How to disable logging to system.log in OS X?
During my time with Yosemite, I've had an innocuous issue that gets logged to system.log
non-stop.
This question is not about solving the issue.
I'd like to stop the chatter, because they're writes to the drive which is an SSD, and could do without them.
How can I silence or prevent the writes to the log?
The messages come from the kernel and blame IO80211ScanManager
. Example:Nov 19 02:04:46 Louis-MBP kernel[0]: IO80211ScanManager::startScan: pid 29 had pending scan request. Deleting.
They dominate the log, whose 4000 most recent messages usually cover about a day.

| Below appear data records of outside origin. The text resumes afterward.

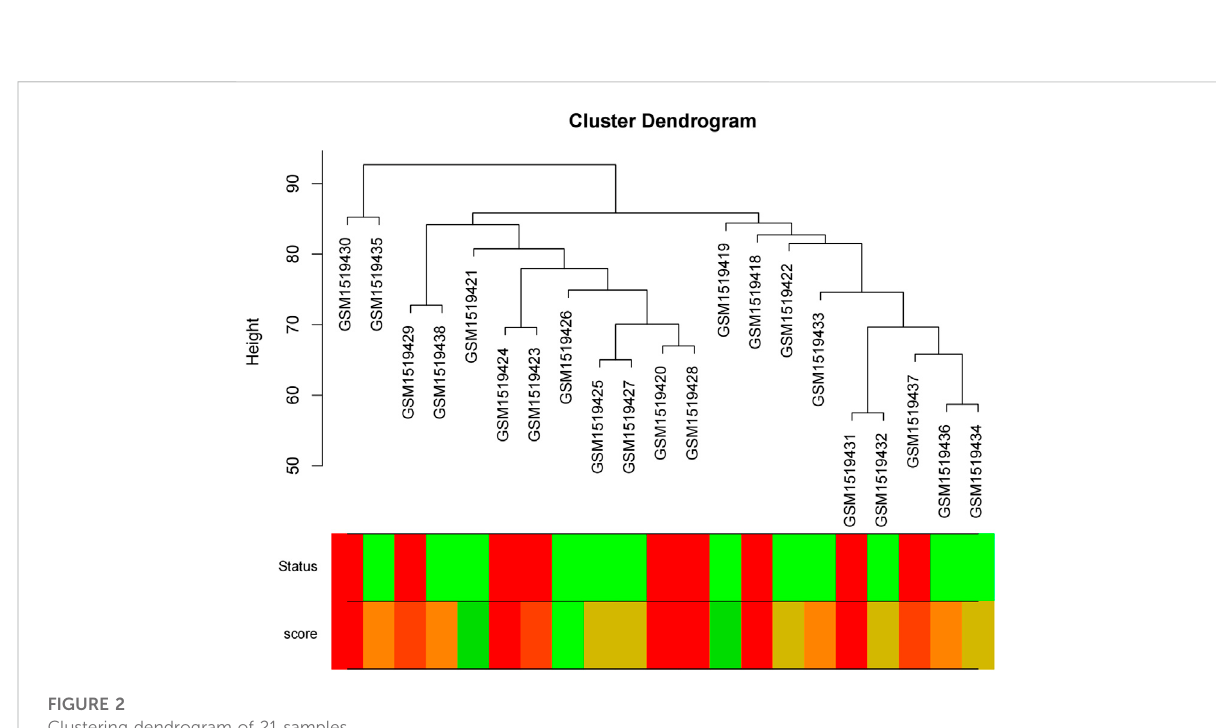
FIGURE 2 Clustering dendrogram of 21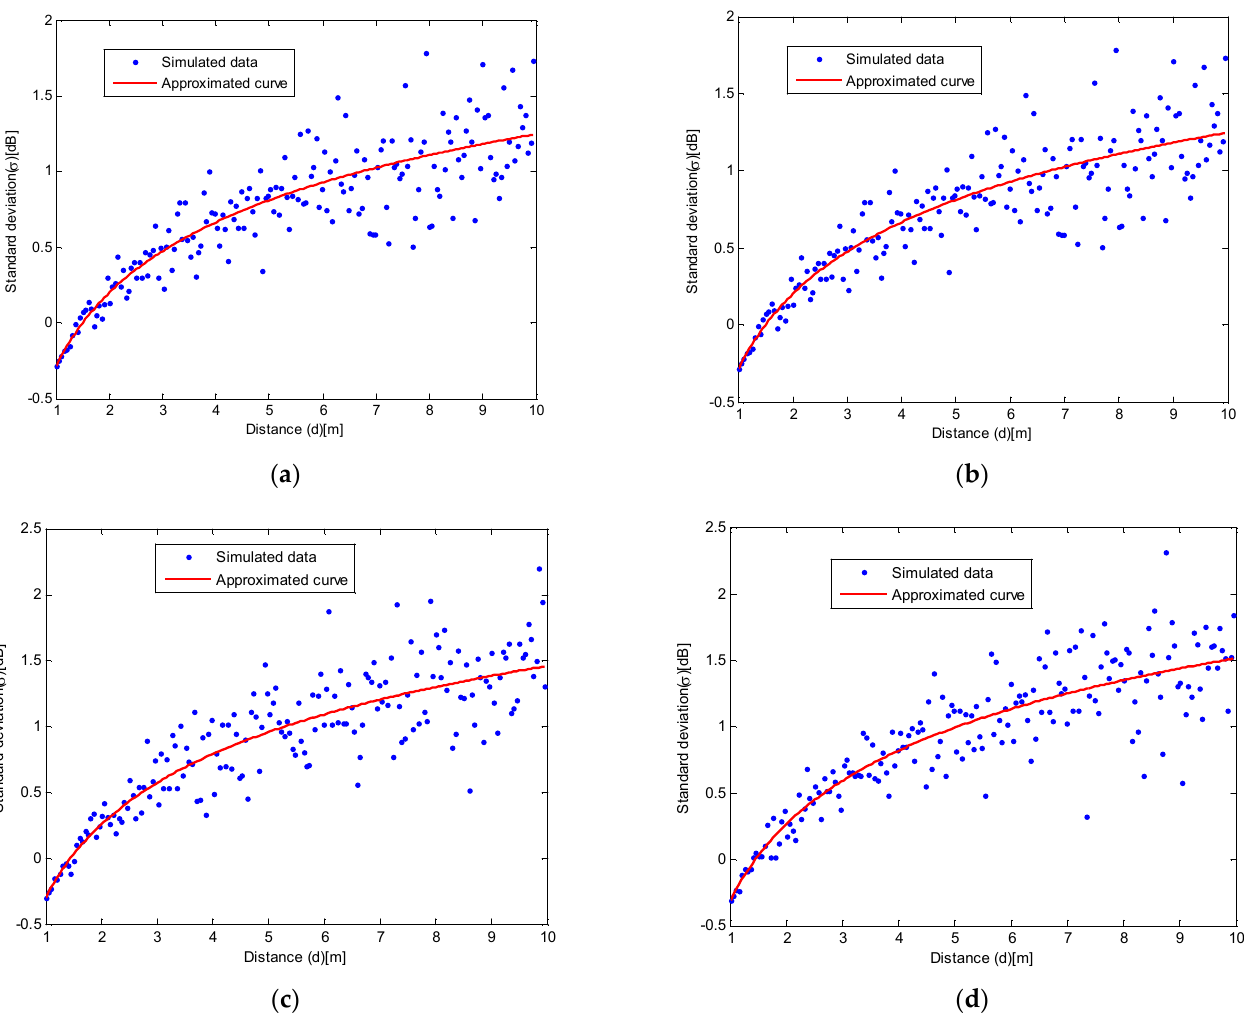
Figure 7. ( a ) Relationship of the noise standard deviation and distance based on simulated data for case 1; ( b ) Relationship of the noise standard deviation and distance based on simulated data for case 2; ( c ) Relationship of the noise standard deviation and distance based on simulated data for case 3; ( d ) Relationship of the noise standard deviation and distance based on simulated data for case 4.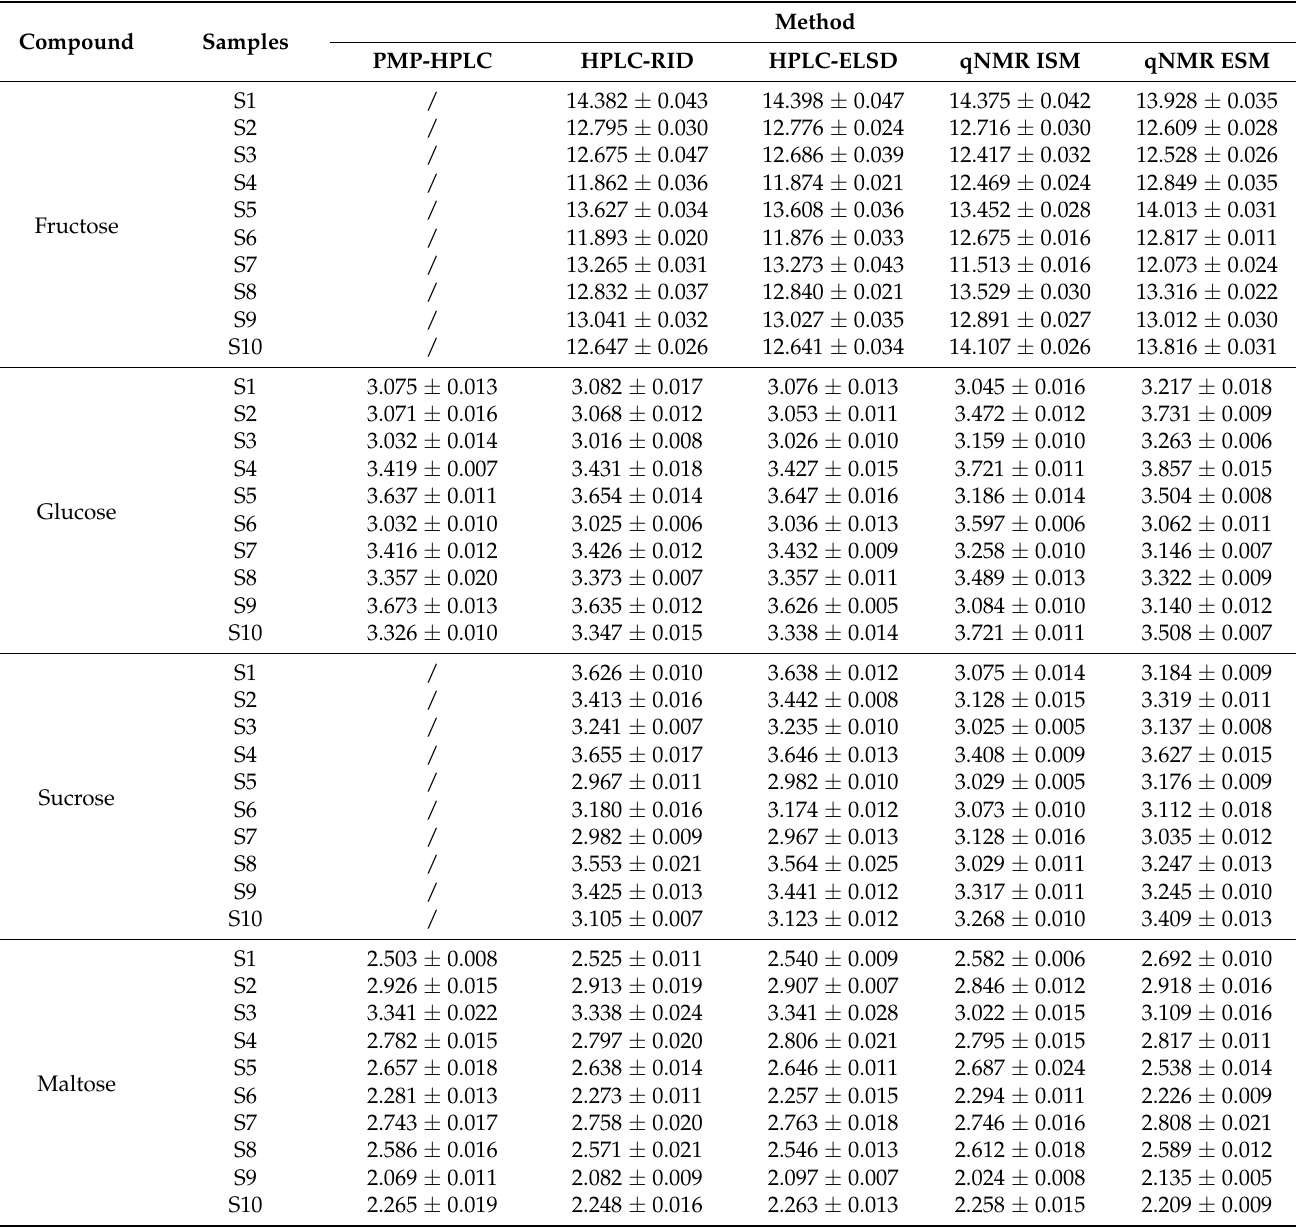
Table 6. Results of HPLC and qNMR determination of sugar content (%) in YQFM samples (mean ± RSD, n = 3).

Logging to system.log is controlled by the /etc/asl.conf file. The default is to send all kernel messages to system.log. If you add a priority level restriction, the trivial system complaints won't be logged.
Edit the file /etc/asl.conf and find a line that looks like this
? [= Sender kernel] file system.log
and change it to
? [= Sender kernel] [<= Level error] file system.log
Send a HUP signal to the syslogd
process (or just restart your system) and the logging behavior will be changed. Use pgrep
from Terminal to find the process ID for syslogd. E.g.
$ pgrep syslogd
21
$
Then send a HUP signal to that process ID with the kill
program.
$ sudo kill -HUP 21
$
Delete the system log with the command
sudo rm /System/Library/LaunchDaemons/com.apple.syslogd.plist
macOS is the same as iOS. Whatever service is running is stored in a plist to give the command to run a script. So if you can disable or remove a service in iOS you can do it in macOS too.
This only deletes the system log service running on boot, nothing else. You can run logging manually if you want when you open the console.